74シリーズの一つ。高速CMOS版の74HC139などがある。別名「Dual 2-to-4 line decoder」。一般名称は2回路2-4デコーダーで、2ビットの入力を4ビットに展開する。
入力(A・B)はアクティブ・ハイ(正論理)だが、イネーブル入力(G)と出力(Y0〜Y3)はアクティブ・ロー(負論理)である。
これは、このICがアドレス信号(正論理)に応じてチップセレクト信号(負論理)を出すような用途が想定されているためと思われる。

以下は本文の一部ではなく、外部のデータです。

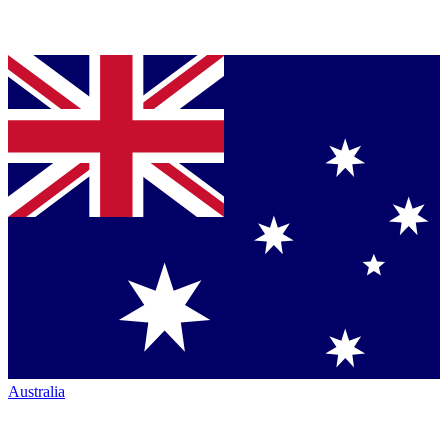
Australia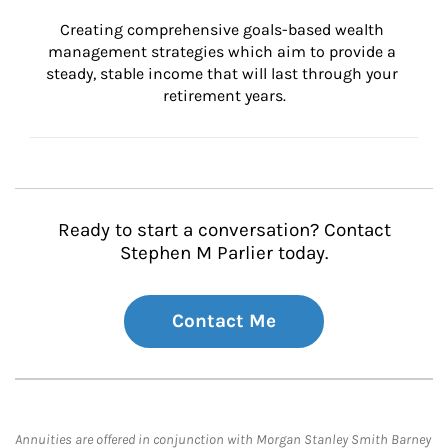
Creating comprehensive goals-based wealth 
management strategies which aim to provide a 
steady, stable income that will last through your 
retirement years.
Ready to start a conversation? Contact
Stephen M Parlier today.
Contact Me
Annuities are offered in conjunction with Morgan Stanley Smith Barney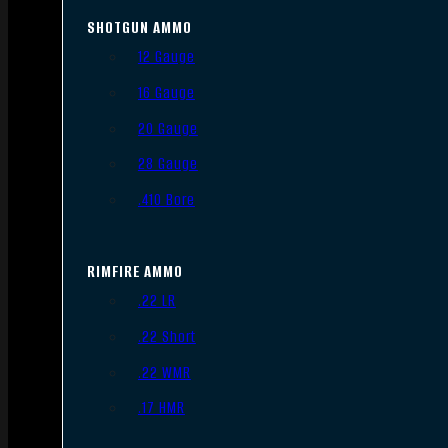
SHOTGUN AMMO
12 Gauge
16 Gauge
20 Gauge
28 Gauge
.410 Bore
RIMFIRE AMMO
.22 LR
.22 Short
.22 WMR
.17 HMR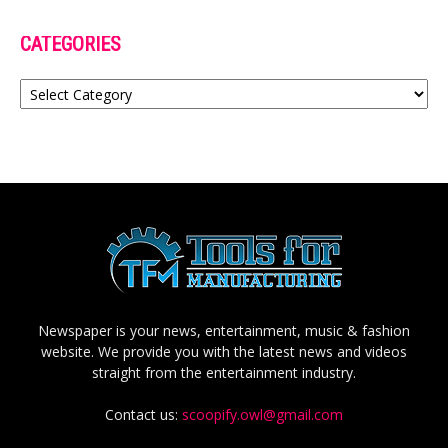
CATEGORIES
Categories
Newspaper is your news, entertainment, music & fashion
website. We provide you with the latest news and videos
straight from the entertainment industry.
Contact us:
scoopify.owl@gmail.com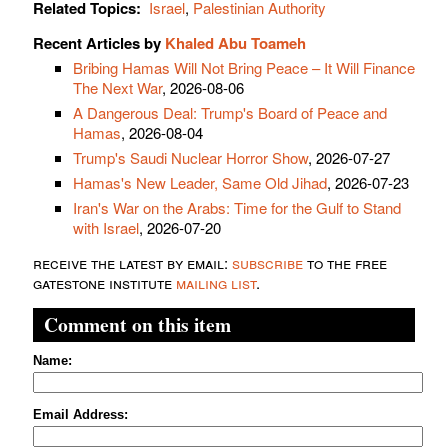
Related Topics:
Israel
,
Palestinian Authority
Recent Articles by
Khaled Abu Toameh
Bribing Hamas Will Not Bring Peace – It Will Finance
The Next War
, 2026-08-06
A Dangerous Deal: Trump's Board of Peace and
Hamas
, 2026-08-04
Trump's Saudi Nuclear Horror Show
, 2026-07-27
Hamas's New Leader, Same Old Jihad
, 2026-07-23
Iran's War on the Arabs: Time for the Gulf to Stand
with Israel
, 2026-07-20
receive the latest by email:
subscribe
to the free
gatestone institute
mailing list
.
Comment on this item
Name:
Email Address:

| G | B | A | Y0 | Y1 | Y2 | Y3 |
|---|---|---|---|---|---|---|
| 1 | × | × | 1 | 1 | 1 | 1 |
| 0 | 0 | 0 | 0 | 1 | 1 | 1 |
| 0 | 0 | 1 | 1 | 0 | 1 | 1 |
| 0 | 1 | 0 | 1 | 1 | 0 | 1 |
| 0 | 1 | 1 | 1 | 1 | 1 | 0 |
例えばSuperH SH7615(外部アドレスバス24ビット)で使う例を説明する。
CS3(0x6000000〜0x7ffffff)に複数のICを繋ぐとすると、GにCS3、AにA22、BにA23を接続する。
こうすると、0x60xxxxxへのアクセスでY0にLが出力されるため、これをチップセレクト信号として利用できる。同様にY1は64xxxxx、Y2は68xxxxx、Y3は6Cxxxxxの時にLが出力される。これで一本のチップセレクト信号とアドレスバスから、最大4つのICを利用できるようになる。